Text block =>
Among those aboard the Eastland were George Sindelar, a Western Electric foreman, with his wife and five children. James Novotny, a company cabinetmaker, accompanied his wife and their two children. Anna Quinn, 22, and her neighbor and fellow Western Electric clerk Caroline Homolka, 16, had chosen their outfits carefully, for this was the social event of the year for many of the young workers—not only a rare Saturday break in the manufacturing and assembling telephone equipment, but also an opportunity to meet other eligible singles.

The Eastland was the first boat scheduled to leave, and employees had been encouraged to get there early. By a few minutes after 7 a.m., men, women and children were boarding at the rate of 50 per minute, with two federal inspectors keeping careful count, per normal practice. The Eastland was licensed to carry 2,500 passengers plus crew. As a steady drizzle began to fall, many of the women, especially those with young children, took refuge below decks. In the main cabin, a band played for dancing; on the upper deck, passengers jostled to find seats or leaned against the railing, calling out to arriving friends.

As the Eastland filled with passengers between 7:10 and 7:15 a.m., it began to list to port, away from the wharf. The movement didn't seem to alarm the partygoers, but it caught the attention of the harbormaster and some other observers on land. By the time Sladkey made his last-minute leap, however, the 275-foot-long boat had righted itself, if only briefly.

At 7:23, it listed even further to port. Water poured through the open gangways into the engine room. The crew there, realizing what was about to happen, scrambled up a ladder to the main deck.

At 7:28 a.m., the Eastland listed to a 45-degree angle. The piano on the promenade deck rolled to the port wall, almost crushing two women; a refrigerator slid to port, pinning a woman or two beneath it. Water poured into open portholes in the cabins below deck. The most deadly shipwreck in Great Lakes history—a calamity that would take more passenger lives than the sinking of the Titanic or the Lusitania—was under way.

Few, if any, of the passengers boarding that day noticed that the Eastland carried a full complement of lifeboats, life rafts and life preservers. It was in compliance with the law. And that created a serious hazard.

Exercises to complete =>
- A) According to the Eastland passage, how many passengers was the boat licensed to carry?
- B) Repeat the stretch of the Eastland passage from "At 7:23, it" through "a serious hazard.", swapping "refrigerator" for "icebox".
These entries have no connection to the Eastland passage.

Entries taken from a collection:
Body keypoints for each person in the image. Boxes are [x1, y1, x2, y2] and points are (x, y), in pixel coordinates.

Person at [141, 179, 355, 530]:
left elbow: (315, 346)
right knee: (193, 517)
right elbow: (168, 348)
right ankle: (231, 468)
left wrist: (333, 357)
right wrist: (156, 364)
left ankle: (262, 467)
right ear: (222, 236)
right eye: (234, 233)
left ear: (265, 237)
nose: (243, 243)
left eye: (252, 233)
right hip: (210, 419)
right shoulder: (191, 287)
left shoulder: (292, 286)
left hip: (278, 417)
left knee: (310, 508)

Solutions to the exercise =>
- A) 2,500 passengers plus crew.

- B)
At 7:23, it listed even further to port. Water poured through the open gangways into the engine room. The crew there, realizing what was about to happen, scrambled up a ladder to the main deck.

At 7:28 a.m., the Eastland listed to a 45-degree angle. The piano on the promenade deck rolled to the port wall, almost crushing two women; a icebox slid to port, pinning a woman or two beneath it. Water poured into open portholes in the cabins below deck. The most deadly shipwreck in Great Lakes history—a calamity that would take more passenger lives than the sinking of the Titanic or the Lusitania—was under way.

Few, if any, of the passengers boarding that day noticed that the Eastland carried a full complement of lifeboats, life rafts and life preservers. It was in compliance with the law. And that created a serious hazard.